Reading text
** BEGIN **
Frustrating Crashes

Postby **Roger Wilco Jr** » Mon May 02, 2016 11:24 pm

They are happening every hour now! I'd rarely have this happen in the past, but over the last few days it's been happening more and more.

I have a Windows 7 system playing Horizons 64-bit. I haven't upgraded anything, other than the game, in months. 4790K, 16GB, 2x GTX970 SLI, SSD, TrackIR, Voice Attack.

It usually happens when I'm in a RES, but I'm in a RES most of the time. The screen will suddenly freeze and the sound will continue. Then the screen usually goes black and I can't do anything but hit the reset button. After I reboot and restart the game, the graphics are usually changed from full screen 2560x1440 to windowed 1280x720.

If I check speccy during the game, the hottest thing is one of the graphics cards and it's only about 60 degrees C.

Any thoughts? This is getting really frustrating.

Postby **AndyB** » Mon May 02, 2016 11:33 pm

any clues in the event viewer?

http://windows.microsoft.com/en-gb/wind ... =windows-7

Postby **Roger Wilco Jr** » Tue May 03, 2016 1:02 am

Eh, I'm not much of a Windows guru. The most I could make out was a critical error about kernal power, apparently related to me using the reset button. It's happened 4 times in the last 2 days, and 24 times in the last 5 months. I think I'll just try to update everything and see if that helps. Hopefully Nvidia has fixed the problem with the last update that I had to roll back.

Btw, do you know if it's true that windows update may try to force a change to Windows 10? I think I read that on this board, and shut off updates.

Postby **cptcisco** » Tue May 03, 2016 2:53 am

sounds like you graphic drivers are messing up. Have you tried to use a newer or if you do have the newest, can you go back to a older version?

Postby **MrSandman** » Tue May 03, 2016 5:42 am

I had something similar it was a failing PSU. Have you tried taking one of the gfx cards out and running a solo card for a while? I'm guessing your PSU is man enough to run those 2 cards sure that would be a pretty big power drain.

Postby **Roger Wilco Jr** » Tue May 03, 2016 12:01 pm

I am running old gfx drivers from Feb because newer ones cause a problem with a mild strobing effect. The latest apparently still have the problem and FD is still looking into it. The power supply is a good 750W one and the cards don't need much power. I think I'm find there, unless it is failing.
** END **
Provided material
** BEGIN **
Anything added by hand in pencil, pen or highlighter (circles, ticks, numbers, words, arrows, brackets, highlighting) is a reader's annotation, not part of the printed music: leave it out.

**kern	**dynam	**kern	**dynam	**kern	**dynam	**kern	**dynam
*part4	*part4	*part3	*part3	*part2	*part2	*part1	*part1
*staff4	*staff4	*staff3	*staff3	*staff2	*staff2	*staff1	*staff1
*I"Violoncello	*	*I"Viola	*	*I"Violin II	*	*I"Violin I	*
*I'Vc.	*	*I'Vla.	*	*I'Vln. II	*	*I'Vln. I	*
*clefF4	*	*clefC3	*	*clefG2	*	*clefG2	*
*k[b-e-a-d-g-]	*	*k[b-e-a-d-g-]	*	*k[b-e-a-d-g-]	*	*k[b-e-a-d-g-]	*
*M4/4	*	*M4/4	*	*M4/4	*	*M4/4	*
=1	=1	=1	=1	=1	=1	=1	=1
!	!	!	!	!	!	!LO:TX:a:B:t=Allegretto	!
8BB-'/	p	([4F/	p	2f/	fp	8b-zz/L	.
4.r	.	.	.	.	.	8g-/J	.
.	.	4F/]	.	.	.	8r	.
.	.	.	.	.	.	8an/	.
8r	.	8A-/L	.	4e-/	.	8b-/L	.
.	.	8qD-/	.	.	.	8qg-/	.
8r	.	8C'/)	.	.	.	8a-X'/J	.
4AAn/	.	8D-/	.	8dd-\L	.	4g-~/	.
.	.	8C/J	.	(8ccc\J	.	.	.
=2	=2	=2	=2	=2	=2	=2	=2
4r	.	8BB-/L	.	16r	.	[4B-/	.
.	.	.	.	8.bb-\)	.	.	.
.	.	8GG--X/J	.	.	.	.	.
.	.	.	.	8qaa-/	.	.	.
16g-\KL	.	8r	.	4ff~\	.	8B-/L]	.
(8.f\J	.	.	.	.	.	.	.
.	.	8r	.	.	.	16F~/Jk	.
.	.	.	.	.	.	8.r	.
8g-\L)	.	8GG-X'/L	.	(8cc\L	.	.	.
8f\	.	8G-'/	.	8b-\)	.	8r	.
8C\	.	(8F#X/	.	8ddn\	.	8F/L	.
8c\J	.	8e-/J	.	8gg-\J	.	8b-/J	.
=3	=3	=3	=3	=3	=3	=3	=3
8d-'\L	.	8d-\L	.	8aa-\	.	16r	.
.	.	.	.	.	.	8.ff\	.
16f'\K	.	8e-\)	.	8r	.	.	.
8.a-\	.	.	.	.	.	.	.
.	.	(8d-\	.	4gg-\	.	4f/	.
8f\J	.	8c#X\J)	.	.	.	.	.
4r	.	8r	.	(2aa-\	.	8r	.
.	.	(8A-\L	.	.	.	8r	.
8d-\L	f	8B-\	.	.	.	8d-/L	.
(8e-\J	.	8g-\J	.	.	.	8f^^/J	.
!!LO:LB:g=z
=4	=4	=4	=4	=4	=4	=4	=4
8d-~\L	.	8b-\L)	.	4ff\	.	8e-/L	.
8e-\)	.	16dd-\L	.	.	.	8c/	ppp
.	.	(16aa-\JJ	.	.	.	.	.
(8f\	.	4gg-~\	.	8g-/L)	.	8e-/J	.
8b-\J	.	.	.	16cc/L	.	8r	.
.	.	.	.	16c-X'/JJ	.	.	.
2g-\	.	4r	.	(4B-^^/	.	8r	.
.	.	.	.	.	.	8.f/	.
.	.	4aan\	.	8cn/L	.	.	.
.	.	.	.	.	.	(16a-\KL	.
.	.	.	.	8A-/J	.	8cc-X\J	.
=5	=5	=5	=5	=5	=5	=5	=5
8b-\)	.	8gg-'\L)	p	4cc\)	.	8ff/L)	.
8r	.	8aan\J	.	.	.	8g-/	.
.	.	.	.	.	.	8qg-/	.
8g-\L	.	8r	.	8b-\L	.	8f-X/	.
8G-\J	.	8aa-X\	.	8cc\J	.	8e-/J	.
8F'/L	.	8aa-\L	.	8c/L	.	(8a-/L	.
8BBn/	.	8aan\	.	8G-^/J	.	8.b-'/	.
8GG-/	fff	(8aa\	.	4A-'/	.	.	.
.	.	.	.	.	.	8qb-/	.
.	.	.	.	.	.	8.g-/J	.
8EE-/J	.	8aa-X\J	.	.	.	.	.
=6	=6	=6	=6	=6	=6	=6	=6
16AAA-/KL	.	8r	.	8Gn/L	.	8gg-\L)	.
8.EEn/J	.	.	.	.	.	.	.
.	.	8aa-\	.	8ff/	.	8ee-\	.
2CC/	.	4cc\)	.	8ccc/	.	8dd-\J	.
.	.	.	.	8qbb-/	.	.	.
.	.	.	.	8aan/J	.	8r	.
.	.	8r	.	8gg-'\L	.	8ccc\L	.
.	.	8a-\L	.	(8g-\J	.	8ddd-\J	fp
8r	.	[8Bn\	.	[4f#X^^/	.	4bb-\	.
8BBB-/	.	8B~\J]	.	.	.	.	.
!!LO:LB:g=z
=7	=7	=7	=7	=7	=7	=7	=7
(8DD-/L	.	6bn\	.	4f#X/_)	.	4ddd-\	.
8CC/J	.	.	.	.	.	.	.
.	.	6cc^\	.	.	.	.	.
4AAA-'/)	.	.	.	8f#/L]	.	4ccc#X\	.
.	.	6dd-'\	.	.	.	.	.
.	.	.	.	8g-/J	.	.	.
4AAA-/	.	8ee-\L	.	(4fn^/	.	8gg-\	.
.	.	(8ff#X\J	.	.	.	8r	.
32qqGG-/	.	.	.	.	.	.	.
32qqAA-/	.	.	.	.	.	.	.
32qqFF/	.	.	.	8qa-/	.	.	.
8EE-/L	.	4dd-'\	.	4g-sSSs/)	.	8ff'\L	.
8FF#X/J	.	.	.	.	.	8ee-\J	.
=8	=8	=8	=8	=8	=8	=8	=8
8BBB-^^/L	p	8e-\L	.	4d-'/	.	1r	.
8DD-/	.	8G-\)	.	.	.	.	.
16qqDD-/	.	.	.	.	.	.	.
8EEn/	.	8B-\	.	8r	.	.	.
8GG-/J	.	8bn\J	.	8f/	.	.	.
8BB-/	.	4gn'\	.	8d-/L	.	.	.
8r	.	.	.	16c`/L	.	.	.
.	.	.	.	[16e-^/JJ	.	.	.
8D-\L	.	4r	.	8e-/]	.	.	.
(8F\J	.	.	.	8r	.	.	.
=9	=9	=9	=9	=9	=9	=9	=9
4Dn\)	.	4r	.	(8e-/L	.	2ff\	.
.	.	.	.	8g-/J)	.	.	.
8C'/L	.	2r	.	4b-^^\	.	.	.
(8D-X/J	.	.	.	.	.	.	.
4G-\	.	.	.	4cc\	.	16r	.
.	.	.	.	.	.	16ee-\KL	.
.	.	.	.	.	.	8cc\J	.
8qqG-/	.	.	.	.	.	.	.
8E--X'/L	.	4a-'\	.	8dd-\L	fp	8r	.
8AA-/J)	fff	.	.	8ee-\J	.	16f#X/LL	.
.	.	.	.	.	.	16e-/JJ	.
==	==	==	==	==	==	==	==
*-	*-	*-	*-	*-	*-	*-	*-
** END **
Exercise tasks
1. In the game crash thread, what display mode and resolution does the game have after a reboot?
2. In the game crash thread, substitute "HWiNFO" for "speccy" in the passage from "If I check speccy" up to and including "to roll back.".
3. Pick up the game crash forum thread after its last post, adding the next reply.
These rows come from a different source than the forum thread.

Per-task answers
1. Windowed 1280x720.

2.
If I check HWiNFO during the game, the hottest thing is one of the graphics cards and it's only about 60 degrees C.

Any thoughts? This is getting really frustrating.

Postby **AndyB** » Mon May 02, 2016 11:33 pm

any clues in the event viewer?

http://windows.microsoft.com/en-gb/wind ... =windows-7

Postby **Roger Wilco Jr** » Tue May 03, 2016 1:02 am

Eh, I'm not much of a Windows guru. The most I could make out was a critical error about kernal power, apparently related to me using the reset button. It's happened 4 times in the last 2 days, and 24 times in the last 5 months. I think I'll just try to update everything and see if that helps. Hopefully Nvidia has fixed the problem with the last update that I had to roll back.

3.
I was going to open a ticket when I read that I should try some things first. I'll start by using the lowest graphics settings. I suppose I can also try one card and then the other. I had the terrain detail slider set fully to gfx card and maybe I can play with that setting a bit. I also have a 4th case fan that I never installed because I couldn't find a place to plug it into. I think I'll try to get that installed.

Oddly, when running on the lowest gfx settings, the cards were running at the same temperature, about 42C and 64C. There has always been a spread, but I'm not sure it was that wide in the past. I wonder if maybe one of those fans is failing. I don't think 64C is unreasonable, but I would like to get it a bit lower.

I'll be happy to switch to a single next generation card when they come out (in preparation for VR).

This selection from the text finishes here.